Таже Олгердъ поиде отъ Волока, воюя и пленя, и приiде къ Москве месяца Декабря въ 6 день, на самъ Николинъ день, и около града вся пожже, и посады; и стоя подъ градом подъ Москвою осмь днiй, и града не взя
[…] Олгердъ же много воевавъ, и пожже, и избы и много полона събравь, и хотяше ити въ своаси, и услыша силу многу стоащу и на брань готовающуся и убоася и устрашися зело и нача мира просити. Князь же велики Дмитрей Ивановичь взя съ нимь миръ до Петрова дни, а Олгирд хотяше вечнаго мира, хотяше бо Олгирдъ дати дщерь свою за князя Володимера Андреевича, еже и бысть [245]; и тако помиривъся, отъиде отъ Москвы […] и возвратися въ свою землю; и идяше съ многимъ опасенiемь, озираяся семо и овамо, боася за собою погони.(Никон. летоп. — ПСРЛ 1965, XI, 14; ср.
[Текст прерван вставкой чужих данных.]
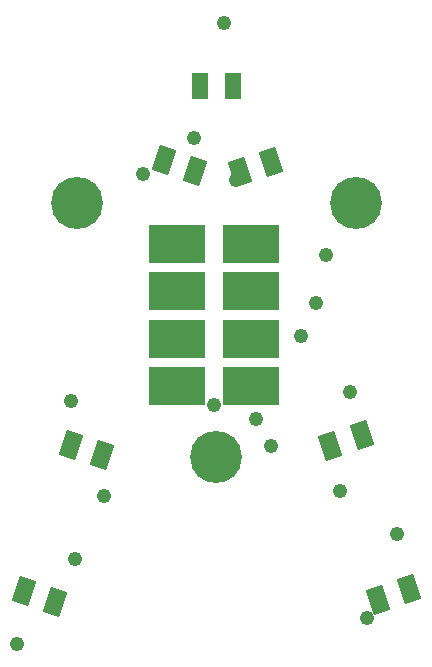
<source format=gbs>
%FSLAX25Y25*%
%MOIN*%
G70*
G01*
G75*
G04 Layer_Color=48896*
%ADD10R,0.05000X0.08000*%
%ADD11R,0.05906X0.05906*%
%ADD12P,0.08352X4X297.0*%
%ADD13P,0.08352X4X207.0*%
%ADD14R,0.05906X0.05906*%
%ADD15P,0.08352X4X63.0*%
%ADD16P,0.08352X4X153.0*%
%ADD17C,0.02500*%
%ADD18C,0.16500*%
%ADD19C,0.04000*%
%ADD20R,0.17716X0.12205*%
G04:AMPARAMS|DCode=21|XSize=80mil|YSize=50mil|CornerRadius=0mil|HoleSize=0mil|Usage=FLASHONLY|Rotation=108.000|XOffset=0mil|YOffset=0mil|HoleType=Round|Shape=Rectangle|*
%AMROTATEDRECTD21*
4,1,4,0.03614,-0.03032,-0.01142,-0.04577,-0.03614,0.03032,0.01142,0.04577,0.03614,-0.03032,0.0*
%
%ADD21ROTATEDRECTD21*%

G04:AMPARAMS|DCode=22|XSize=80mil|YSize=50mil|CornerRadius=0mil|HoleSize=0mil|Usage=FLASHONLY|Rotation=252.000|XOffset=0mil|YOffset=0mil|HoleType=Round|Shape=Rectangle|*
%AMROTATEDRECTD22*
4,1,4,-0.01142,0.04577,0.03614,0.03032,0.01142,-0.04577,-0.03614,-0.03032,-0.01142,0.04577,0.0*
%
%ADD22ROTATEDRECTD22*%

%ADD23C,0.01000*%
%ADD24C,0.01200*%
%ADD25R,0.04000X0.07000*%
%ADD26R,0.04906X0.04906*%
%ADD27P,0.06937X4X297.0*%
%ADD28P,0.06937X4X207.0*%
%ADD29R,0.04906X0.04906*%
%ADD30P,0.06937X4X63.0*%
%ADD31P,0.06937X4X153.0*%
%ADD32R,0.16716X0.11205*%
G04:AMPARAMS|DCode=33|XSize=70mil|YSize=40mil|CornerRadius=0mil|HoleSize=0mil|Usage=FLASHONLY|Rotation=108.000|XOffset=0mil|YOffset=0mil|HoleType=Round|Shape=Rectangle|*
%AMROTATEDRECTD33*
4,1,4,0.02984,-0.02711,-0.00821,-0.03947,-0.02984,0.02711,0.00821,0.03947,0.02984,-0.02711,0.0*
%
%ADD33ROTATEDRECTD33*%

G04:AMPARAMS|DCode=34|XSize=70mil|YSize=40mil|CornerRadius=0mil|HoleSize=0mil|Usage=FLASHONLY|Rotation=252.000|XOffset=0mil|YOffset=0mil|HoleType=Round|Shape=Rectangle|*
%AMROTATEDRECTD34*
4,1,4,-0.00821,0.03947,0.02984,0.02711,0.00821,-0.03947,-0.02984,-0.02711,-0.00821,0.03947,0.0*
%
%ADD34ROTATEDRECTD34*%

%ADD35R,0.05800X0.08800*%
%ADD36R,0.06706X0.06706*%
%ADD37P,0.09483X4X297.0*%
%ADD38P,0.09483X4X207.0*%
%ADD39R,0.06706X0.06706*%
%ADD40P,0.09483X4X63.0*%
%ADD41P,0.09483X4X153.0*%
%ADD42C,0.17300*%
%ADD43C,0.04800*%
%ADD44R,0.18517X0.13005*%
G04:AMPARAMS|DCode=45|XSize=88mil|YSize=58mil|CornerRadius=0mil|HoleSize=0mil|Usage=FLASHONLY|Rotation=108.000|XOffset=0mil|YOffset=0mil|HoleType=Round|Shape=Rectangle|*
%AMROTATEDRECTD45*
4,1,4,0.04118,-0.03289,-0.01398,-0.05081,-0.04118,0.03289,0.01398,0.05081,0.04118,-0.03289,0.0*
%
%ADD45ROTATEDRECTD45*%

G04:AMPARAMS|DCode=46|XSize=88mil|YSize=58mil|CornerRadius=0mil|HoleSize=0mil|Usage=FLASHONLY|Rotation=252.000|XOffset=0mil|YOffset=0mil|HoleType=Round|Shape=Rectangle|*
%AMROTATEDRECTD46*
4,1,4,-0.01398,0.05081,0.04118,0.03289,0.01398,-0.05081,-0.04118,-0.03289,-0.01398,0.05081,0.0*
%
%ADD46ROTATEDRECTD46*%

D35*
X585800Y547900D02*
D03*
X574800D02*
D03*
D42*
X533800Y509000D02*
D03*
X626800Y508900D02*
D03*
X580300Y424300D02*
D03*
D43*
X587000Y516500D02*
D03*
X630500Y370500D02*
D03*
X640500Y398500D02*
D03*
X621390Y413131D02*
D03*
X625000Y446000D02*
D03*
X532000Y443000D02*
D03*
X542684Y411187D02*
D03*
X533319Y390314D02*
D03*
X514000Y362000D02*
D03*
X556000Y518500D02*
D03*
X573000Y530500D02*
D03*
X583000Y569000D02*
D03*
X593395Y437106D02*
D03*
X617000Y491500D02*
D03*
X587500Y476000D02*
D03*
X613500Y475500D02*
D03*
X579500Y441500D02*
D03*
X563000Y463500D02*
D03*
X598500Y428000D02*
D03*
X608500Y464500D02*
D03*
D44*
X567200Y448052D02*
D03*
X591806D02*
D03*
X567200Y463800D02*
D03*
Y479548D02*
D03*
Y495296D02*
D03*
X591806Y463800D02*
D03*
Y479548D02*
D03*
Y495296D02*
D03*
D45*
X598531Y522700D02*
D03*
X634169Y376800D02*
D03*
X588069Y519300D02*
D03*
X644631Y380200D02*
D03*
X618269Y428100D02*
D03*
X628731Y431500D02*
D03*
D46*
X562869Y523200D02*
D03*
X531738Y428299D02*
D03*
X516069Y379500D02*
D03*
X526531Y376100D02*
D03*
X542200Y424900D02*
D03*
X573331Y519800D02*
D03*
M02*

</source>
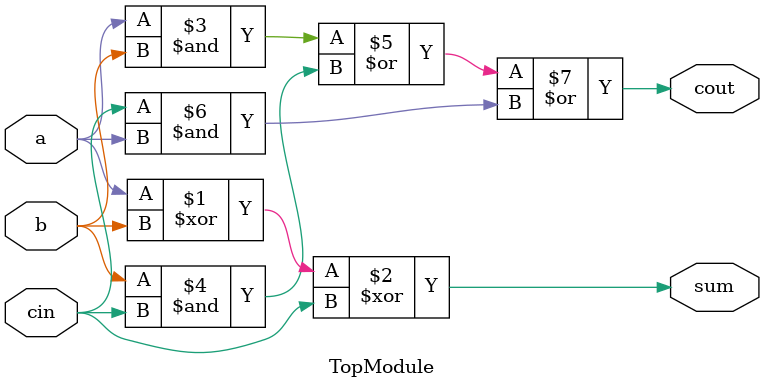
<source format=sv>
module TopModule (
    input wire a,
    input wire b,
    input wire cin,
    output wire cout,
    output wire sum
);
    // Full adder logic
    assign sum = a ^ b ^ cin;  // XOR operation for sum
    assign cout = (a & b) | (b & cin) | (cin & a);  // OR of ANDs for carry-out
endmodule
</source>
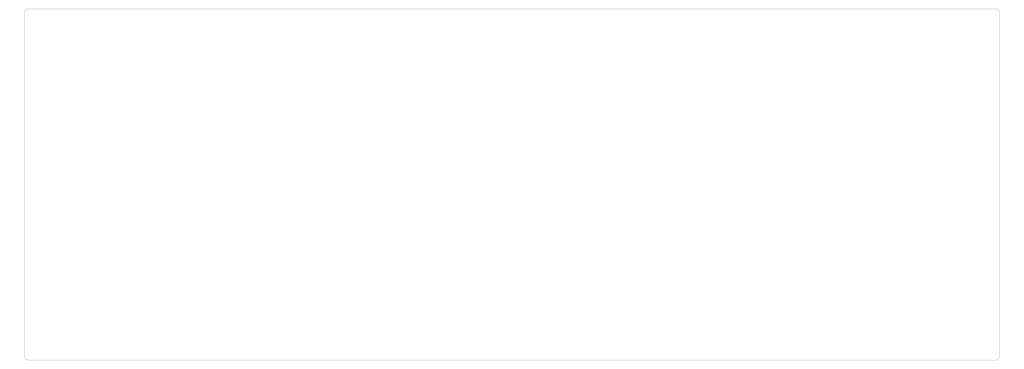
<source format=gbr>
G04 #@! TF.GenerationSoftware,KiCad,Pcbnew,(5.1.5)-3*
G04 #@! TF.CreationDate,2020-02-09T18:38:47-08:00*
G04 #@! TF.ProjectId,minato,6d696e61-746f-42e6-9b69-6361645f7063,rev?*
G04 #@! TF.SameCoordinates,Original*
G04 #@! TF.FileFunction,Profile,NP*
%FSLAX46Y46*%
G04 Gerber Fmt 4.6, Leading zero omitted, Abs format (unit mm)*
G04 Created by KiCad (PCBNEW (5.1.5)-3) date 2020-02-09 18:38:47*
%MOMM*%
%LPD*%
G04 APERTURE LIST*
%ADD10C,0.050000*%
G04 APERTURE END LIST*
D10*
X432593750Y-1587500D02*
G75*
G02X434181250Y-3175000I0J-1587500D01*
G01*
X434181250Y-144462500D02*
G75*
G02X432593750Y-146050000I-1587500J0D01*
G01*
X35718750Y-146050000D02*
G75*
G02X34131250Y-144462500I0J1587500D01*
G01*
X34131250Y-3175000D02*
G75*
G02X35718750Y-1587500I1587500J0D01*
G01*
X34131250Y-144462500D02*
X34131250Y-3175000D01*
X432593750Y-146050000D02*
X35718750Y-146050000D01*
X434181250Y-3175000D02*
X434181250Y-144462500D01*
X35718750Y-1587500D02*
X432593750Y-1587500D01*
M02*

</source>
Троицк. Летоп. 1950, 390–391).Михаил Тверской вернулся в свой город и заключил мир с князем Димитрием Московским, а Альгирдас успел еще в том году пойти ратью на немцев и много зло сътворити Неметцкой земле и со многимъ полономъ возвратися въ свояси
(Никон. летоп. — ПСРЛ 1965, XI, 14).В 1373 году Альгирдас, събравь воя многы, в силе тяжце
, снова двинулся к Москве. Но на этот раз Димитрий успел собрать многочисленное войско и двинул его навстречу. И стоаху рати прямо себе, а промежу ими врагъ круть и дебрь велика зело [дело происходило около Любутска. — В. Т.], и не лзе бяше полкома снятися на бои, и тако стоавше неколко днеи, и взяша миръ промежу собою, и разидошася разно (Троицк. летоп. 1950, 395). Похоже, что обе стороны были вполне удовлетворены исходом этого стояния: под Любутском были, конечно, не только овраги и дебри и при желании можно было бы найти место для сражения [246].Следующий раз летопись обращается к Альгирдасу в 1377 году, когда он умер и престол занял его меньшiи
сын Ягайло. Перечисляя братьев и сыновей Альгирдаса, запись начинается официально и зло: Въ лето 6885 умре князь великiи Олгердъ Гедимоновичь Литовскiи [в Никоновской летописи далее: и бысть по немъ оскудение во всемъ и нестроенiе и мятежь велiй. — В. Т.] зловерныи и безбожный и нечестивыи [247]. Однако тут же, в полном противоречии с этой, в основном религиозной характеристикой, — слова, которые рисуют его не только выдающимся политиком, которому до него не было равных, но и человеком нравственных достоинств:Въ всеи же братiи своей Олгердъ превзыде владыстiю и саномъ, пoне пива и меду не пiаше, ни вина, ни кваса кисла, и великомуство и въздержанiе прiобрете себе, крепку думу отъ сего и многъ промыслъ притяжавъ, и таковымъ коварьствомъ много страны и земли повоева и многы грады и княженiа поималъ за себе, и удержа себе власть велику; темъ и умножися княженiа его, якоже ни единъ же отъ бpamia его сътвори, ни отець его, ни дедъ его тако прослылъ
.(Троицк. летоп. 1950, 402; ср. Никон. летоп. — ПСРЛ 1965, XI, 25–26).